Alice invited me to come in and sit down, then offered me a cup of tea. I had seen the small mud-and-waddle huts everywhere I had walked or run, but had never been inside one. The main sitting room had two chairs, a cabinet, an area for cooking, and a curtained off area for a bedroom. The room was hardly bigger than my parents’ closet. A door led to the second and only other room, where a radio played dance music. We chatted about the different kinds of clay that she used to plaster. The inside had a ondulating white clay plaster, with festive “Merry Christmas” decorations all around. “Faith without action is death,” one wall said.
Outside, I asked if I could take a picture of her standing outside her house. Her head reached the level where the roof began. I showed her the picture on the tiny camera screen, and like most other Africans here, she asked for a print of it. It suddenly occurred to me that seeing pictures like this was so novel because Alice had probably seldom seen herself before. It’s not like she had a full length mirror hidden in that back room. Nor, most likely, do Kariuki or Nikolas, or the Daraja girls. I don’t think I saw a full length mirror the entire time I was in Africa.
She showed me around the other structures in her compound, and we discussed plasters and building materials as we walked. A big, round structure with a thatched roof, that had been standing since the seventies, served as her kitchen when she cooked with a wood-fueled fire. The mud had fallen off the sticks on the outside, leaving gaps in many places, but the inside was dark and cozy. The fire that boiled our tea water sent smoke wafting up into the wide cone of the roof and curling around the rounded walls.
One of her daughters lived in another mud-and-waddle house, this one not plastered on the outside, so I could clearly see the straight branches, vertical and horizontal, that held the mud to form the walls. This one, like Alice’s, had iron sheets for the roof. It had a stubby stool outside, where Alice’s daughter sat quietly, sorting rice and observing us through the open door to Alice’s house as we sat to talk and drink our tea.
Alice had lived in this Kikuyu village since she was small. At that time, the only school was in Jua Kali, which was an hour and a half – running – from home. The younger ones often wouldn’t go to school because they couldn’t run fast enough. Others didn’t have enough money, time, or food to support education for their kids. Now, Alice’s kids can go to school in Naibor or Ol Gigiri, 20 minutes walking at most. A lot has changed – and now primary schooling is such a mandatory part of the Kenyan lifestyle anywhere you go.

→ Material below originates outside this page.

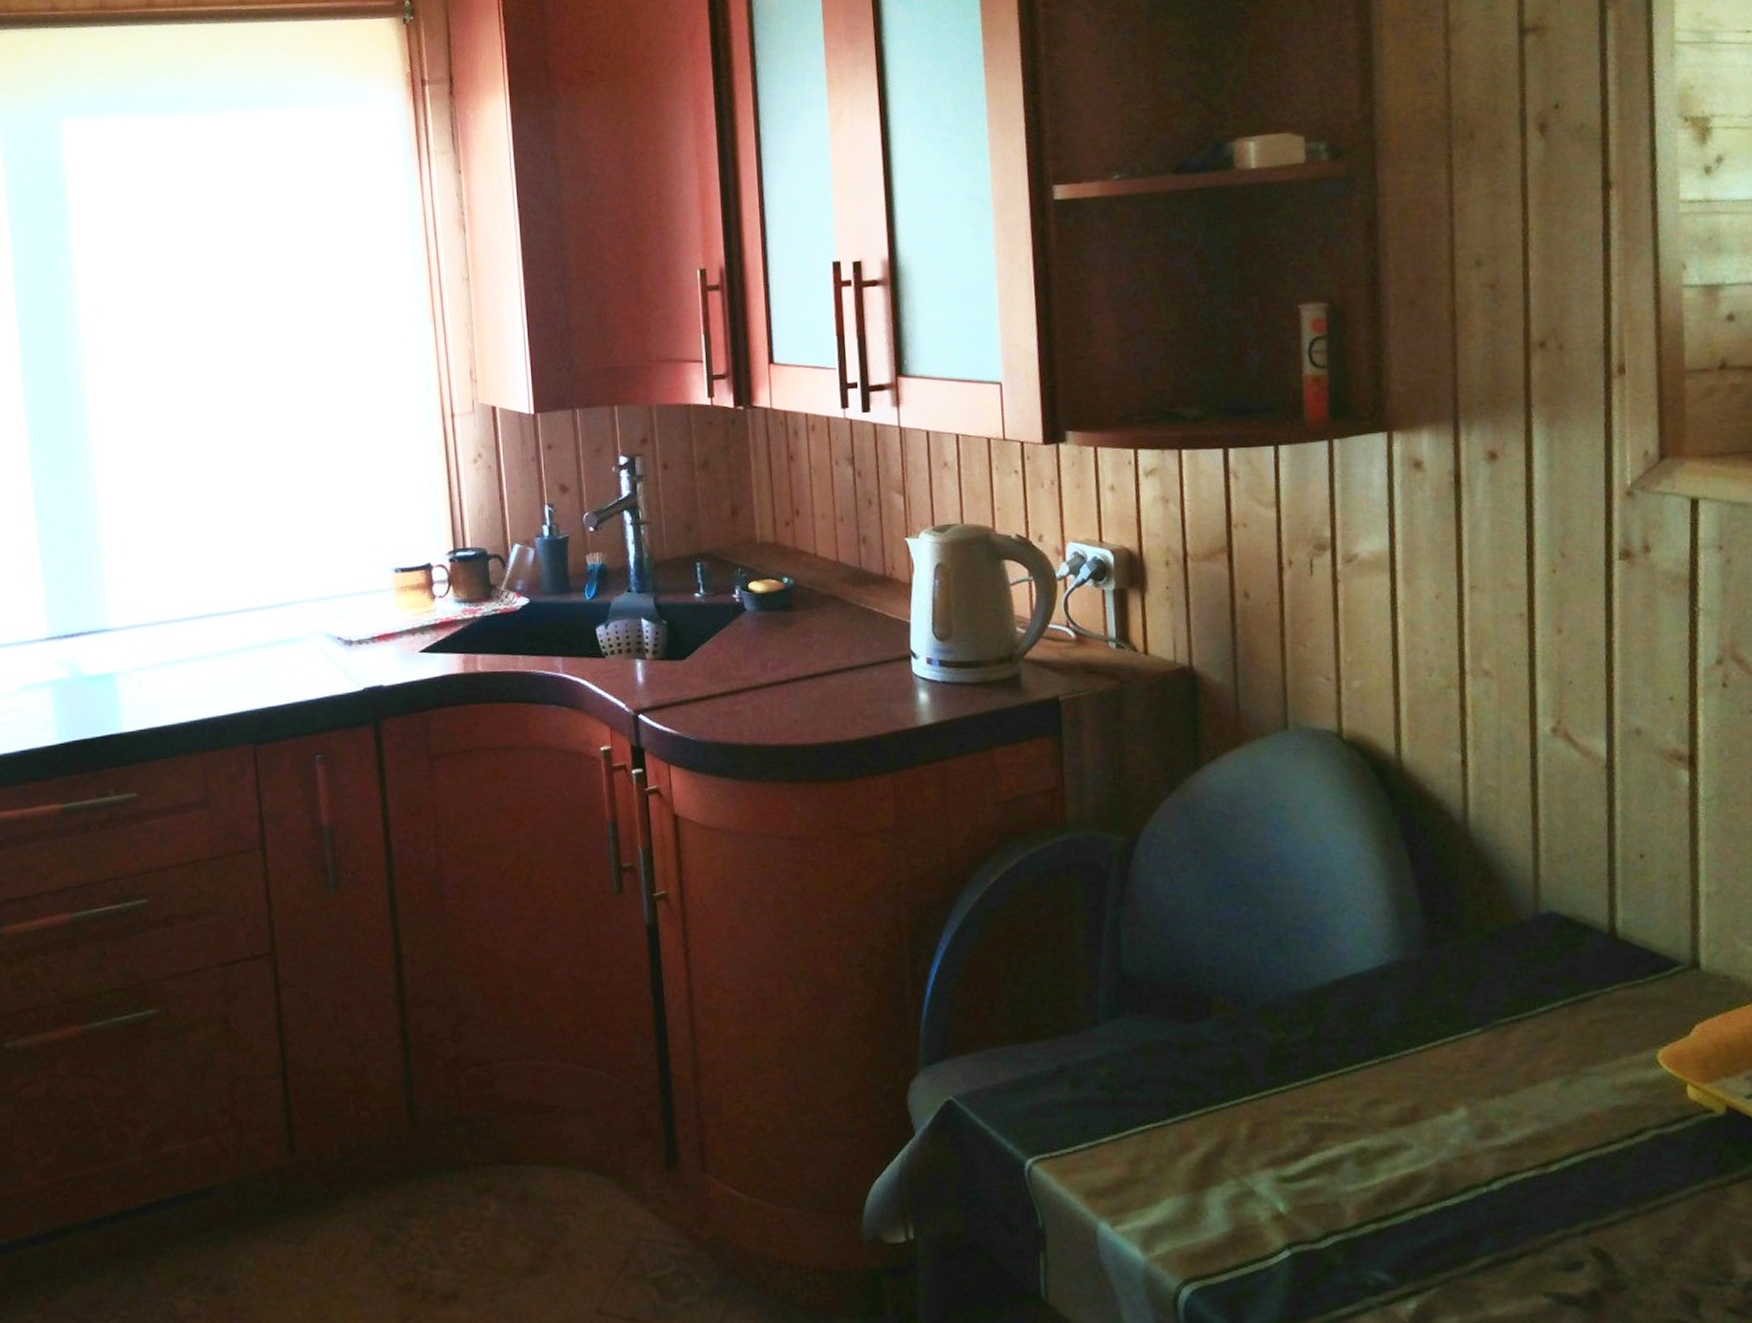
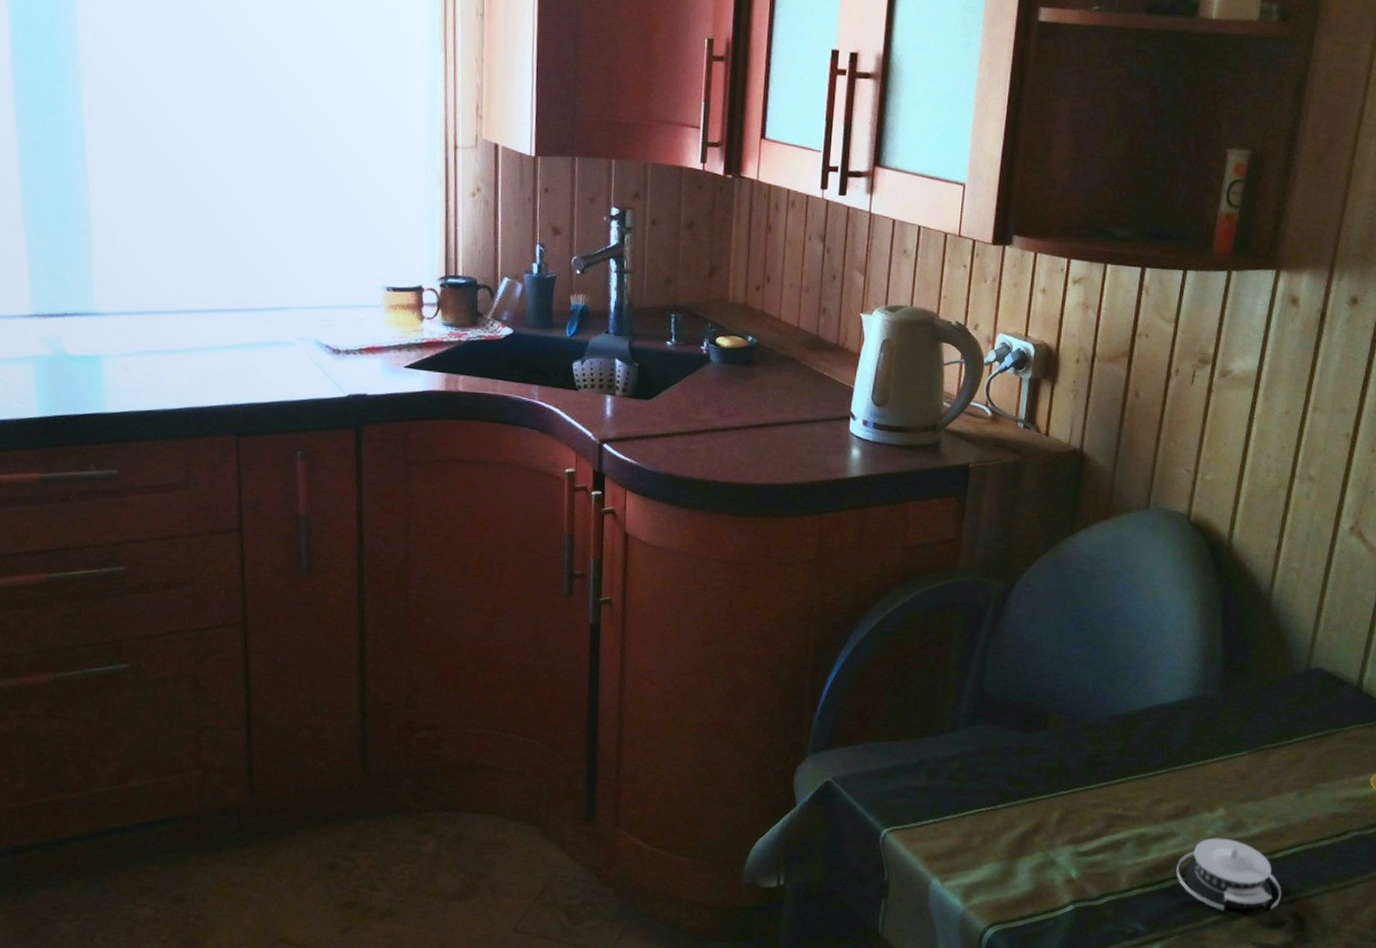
architectural model: none [1417,1148,1571,1249] -> present [1176,838,1282,910]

We talked about the role of women in a household, and how it has changed recently. As we sat in her humble house, her way of life became more real to me, as if I had been understanding the simple, tribal life through a fog before. It’s different to hear it from a friend, to sit in her house, to be invited into the life, than to read about it or only see pictures. I have gotten the privilege of being invited inside, even if only for a moment.